In the following paper I will talk about A.J. Ayer’s “Freedom and Necessity,” and I will explain the dilemma of determinism and Ayer’s compatibilist solution to it. I will explain some of the examples Ayer uses to explain the difference between cause and being constrained, and how both affect one’s free will. I will also discuss on why Ayer’s compatibilism solution to the dilemma is the best solution so far.
According to A.J. Ayer, the problem of free will is the result from the conflict of two different assumptions, which are men acting freely while being morally responsible for their actions, and that human behavior comes from causal laws.
Ayer begins by attacking the determinist for the most part. Determinism is the view that there is no freewill, and all events and actions are determined by causal laws. Causal laws cast doubt on freewill because a person may not act freely if their actions are causally determined.
In other words determinist believe that every thing one does, has done, and will do; are actions that have been pre-determined at the origin of the universe. It is here where the dilemma of determinism begins.
The dilemma of determinism begins with the question asking oneself, how did I come to make my choice? Was it an accident or was it not? An accident is a matter of change, and no choice is involved.
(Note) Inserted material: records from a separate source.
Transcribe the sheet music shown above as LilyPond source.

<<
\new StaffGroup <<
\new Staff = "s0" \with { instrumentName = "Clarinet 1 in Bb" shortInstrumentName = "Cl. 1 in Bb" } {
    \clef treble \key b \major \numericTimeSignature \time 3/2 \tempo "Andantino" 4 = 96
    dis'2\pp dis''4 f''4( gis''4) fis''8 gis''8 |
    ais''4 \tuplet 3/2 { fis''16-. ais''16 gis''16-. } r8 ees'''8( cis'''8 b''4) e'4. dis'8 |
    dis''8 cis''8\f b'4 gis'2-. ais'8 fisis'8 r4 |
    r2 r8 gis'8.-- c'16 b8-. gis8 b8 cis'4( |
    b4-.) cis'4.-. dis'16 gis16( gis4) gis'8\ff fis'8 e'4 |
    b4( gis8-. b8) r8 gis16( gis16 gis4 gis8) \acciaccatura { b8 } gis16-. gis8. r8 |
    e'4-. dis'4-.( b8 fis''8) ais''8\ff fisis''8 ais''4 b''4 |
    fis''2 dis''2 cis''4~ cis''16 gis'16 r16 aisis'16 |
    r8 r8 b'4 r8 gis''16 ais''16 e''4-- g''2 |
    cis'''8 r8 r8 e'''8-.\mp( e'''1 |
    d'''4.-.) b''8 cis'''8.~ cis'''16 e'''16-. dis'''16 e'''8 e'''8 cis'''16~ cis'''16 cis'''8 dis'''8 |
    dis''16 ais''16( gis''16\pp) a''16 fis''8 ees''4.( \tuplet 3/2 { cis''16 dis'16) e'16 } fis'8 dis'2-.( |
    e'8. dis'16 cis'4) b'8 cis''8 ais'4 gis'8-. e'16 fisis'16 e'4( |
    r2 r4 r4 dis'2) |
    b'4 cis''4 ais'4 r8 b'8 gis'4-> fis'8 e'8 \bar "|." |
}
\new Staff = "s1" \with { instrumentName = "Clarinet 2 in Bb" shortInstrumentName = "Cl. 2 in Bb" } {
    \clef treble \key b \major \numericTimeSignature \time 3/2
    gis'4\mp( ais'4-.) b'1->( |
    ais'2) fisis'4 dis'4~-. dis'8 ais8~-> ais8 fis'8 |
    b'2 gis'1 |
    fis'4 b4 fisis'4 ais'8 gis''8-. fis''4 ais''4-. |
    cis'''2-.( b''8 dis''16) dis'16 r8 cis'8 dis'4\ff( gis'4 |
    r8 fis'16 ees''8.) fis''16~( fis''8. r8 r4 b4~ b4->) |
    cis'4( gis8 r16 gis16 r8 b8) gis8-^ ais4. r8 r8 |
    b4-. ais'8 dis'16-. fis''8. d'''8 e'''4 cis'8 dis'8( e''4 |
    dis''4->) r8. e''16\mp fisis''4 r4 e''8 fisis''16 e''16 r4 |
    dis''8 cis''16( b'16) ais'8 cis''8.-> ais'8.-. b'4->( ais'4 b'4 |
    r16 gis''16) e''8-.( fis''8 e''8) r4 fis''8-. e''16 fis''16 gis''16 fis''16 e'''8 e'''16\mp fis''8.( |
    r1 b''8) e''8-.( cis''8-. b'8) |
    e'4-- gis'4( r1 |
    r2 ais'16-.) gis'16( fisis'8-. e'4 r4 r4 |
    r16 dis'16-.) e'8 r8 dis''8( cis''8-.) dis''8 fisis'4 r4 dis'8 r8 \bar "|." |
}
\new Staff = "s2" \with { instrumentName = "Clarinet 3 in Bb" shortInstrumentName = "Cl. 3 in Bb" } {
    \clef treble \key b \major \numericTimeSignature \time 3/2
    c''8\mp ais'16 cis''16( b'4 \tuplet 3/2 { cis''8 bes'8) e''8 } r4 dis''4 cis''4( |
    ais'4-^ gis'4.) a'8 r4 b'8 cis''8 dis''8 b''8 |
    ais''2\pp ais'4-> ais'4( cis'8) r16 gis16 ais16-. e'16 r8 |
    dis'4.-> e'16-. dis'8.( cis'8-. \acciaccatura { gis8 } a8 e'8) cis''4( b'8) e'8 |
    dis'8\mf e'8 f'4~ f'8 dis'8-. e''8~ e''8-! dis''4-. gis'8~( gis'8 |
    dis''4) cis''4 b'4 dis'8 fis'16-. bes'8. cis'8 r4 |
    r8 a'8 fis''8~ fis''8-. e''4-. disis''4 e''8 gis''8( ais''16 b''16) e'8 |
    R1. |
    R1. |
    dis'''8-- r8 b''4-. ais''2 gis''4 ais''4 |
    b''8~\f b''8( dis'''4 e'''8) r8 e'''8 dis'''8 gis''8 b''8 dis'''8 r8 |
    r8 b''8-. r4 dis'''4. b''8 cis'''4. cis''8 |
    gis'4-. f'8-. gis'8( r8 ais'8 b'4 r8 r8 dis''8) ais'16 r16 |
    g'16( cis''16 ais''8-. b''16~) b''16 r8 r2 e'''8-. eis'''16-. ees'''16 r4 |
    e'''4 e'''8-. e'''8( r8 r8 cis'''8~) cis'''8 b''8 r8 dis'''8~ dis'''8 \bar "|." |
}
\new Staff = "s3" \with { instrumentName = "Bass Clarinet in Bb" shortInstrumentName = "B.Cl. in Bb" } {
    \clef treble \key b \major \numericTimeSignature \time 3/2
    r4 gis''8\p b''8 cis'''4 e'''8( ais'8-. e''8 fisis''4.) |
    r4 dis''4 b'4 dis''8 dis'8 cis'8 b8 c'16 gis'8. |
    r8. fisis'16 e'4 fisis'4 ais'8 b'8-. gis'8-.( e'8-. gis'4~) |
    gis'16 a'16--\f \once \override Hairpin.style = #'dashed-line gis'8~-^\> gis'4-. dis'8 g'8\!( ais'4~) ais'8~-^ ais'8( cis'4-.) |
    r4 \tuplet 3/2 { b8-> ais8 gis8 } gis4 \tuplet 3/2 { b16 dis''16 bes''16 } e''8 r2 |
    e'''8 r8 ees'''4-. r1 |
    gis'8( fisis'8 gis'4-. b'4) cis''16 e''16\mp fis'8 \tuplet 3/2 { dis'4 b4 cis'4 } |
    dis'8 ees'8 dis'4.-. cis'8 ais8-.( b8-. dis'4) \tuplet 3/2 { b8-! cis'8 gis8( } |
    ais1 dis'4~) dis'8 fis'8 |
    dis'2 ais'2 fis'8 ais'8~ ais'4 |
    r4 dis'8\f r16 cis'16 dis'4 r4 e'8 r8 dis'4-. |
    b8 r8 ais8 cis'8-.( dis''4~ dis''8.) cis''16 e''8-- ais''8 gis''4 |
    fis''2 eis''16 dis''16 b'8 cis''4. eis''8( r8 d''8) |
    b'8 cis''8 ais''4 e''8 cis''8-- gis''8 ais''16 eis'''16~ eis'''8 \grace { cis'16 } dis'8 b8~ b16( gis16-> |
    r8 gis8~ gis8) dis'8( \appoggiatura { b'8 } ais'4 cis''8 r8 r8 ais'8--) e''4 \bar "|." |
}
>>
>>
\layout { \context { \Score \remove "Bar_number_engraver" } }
Well what is choice? Choice is an act of selecting or making a decision when faced with two or more possibilities. If one’s choice is not an accident, then presumably their is some causal explanation of one’s choice. In which this leads back to determinism. Compatibilism is the solution offered to solve the problem of determinism.
Compatibilism is the belief that determinism and freewill are compatible ideas. In other words, both moral responsibility and determinism can exist at the same time. Since determinist believe that the opposite of being free is caused and determinism, Ayer offers a compatibilist solution to the problem of determinism in which it states that the opposite of being free is constraint, and not cause. No longer is this freedom vs. cause, but instead it is now viewed as caused vs. constrained. Caused is certain conditions obtain and something happens.
Constrained is certain conditions obtain and something is compelled or forced to happen. Ayer uses an example of a common thief and a kleptomaniac to illustrate his point. He states that a thief makes his own decisions when stealing. The thief can stop himself from doing such crime and choose not to steal. The thief is then faced to be dealing with cause where freewill and moral responsibility apply. While a kleptomaniac suffers from such disease in which he has no choice when it comes to stealing. He is then faced to deal with constrained where freewill and moral responsibility do not apply. Both of these take place while containing determinism. So cause is part of freewill and not the opposite.
There are objections that arrises to Ayer’s compatibilist solution. One is the invisible chains of causation objection. It states that all of our actions are constrained by causal laws. Ayer’s response to it is that the causes in both cases of the thief and the kleptomaniac are different. One is constrained while the other is entirely based on caused. Another objection is the all causes necessitate equally objection. It states: “For why should we distinguish, with regard to a person’s freedom, between the operations of one sort of cause and those of another? Do not all causes equally necessitate? And is it not therefore arbitrary to say that a person is free when he is necessitated in one fashion but not when he is necessitated in another?” (Ayer, 116). Ayer defends by saying, “For all that is needed for one event to be the cause of another. is that, in the given circumstances, the event which is said to be the effect would not have occurred if it had not been for the occurrence of the event which is said to be the cause. . .” (Ayer, 116-117).
The last objection is the all actions are predictable objection. It states that all of our actions or everything we do in this world, has been predicted by some force or by God. Therefore, we are all “prisoners of fate” according to Ayer. Ayer defends this by saying that even if God knows everything one will do, one still has free will, right of choosing, and we are not prisoners of fate. Ayer says, “What it does entail is that my behaviour can be predicted: but to say that my behaviour can be predicted is not to say that I am acting under constraint” (Ayer, 118).
He calls these objections tautologies and says they can not prove anything about free will. To have free will is to say one could have acted otherwise. Ayer has three conditions that would make this statement true. The first one is that in order to be free one must make a choice. The second is that the choice made would have to be a voluntary unlike the kleptomaniac. The third is that no person or thing can force one in making that choice. He says that only then will the three conditions be fulfilled and one would completely be free.
I think Ayer’s theory of compatibilism is a good solution to the dilemma of determinism. It is a solid argument which provides sufficient information to make one believe that compatibilism is the correct answer to the problem of determinism. His examples of the thieve and kleptomaniac make his argument very concrete and easy to understand the common difference between being caused and being constrained. By far this is the best argument. Works Cited. Ayer, A.J. “Freedom and Necessity.” web.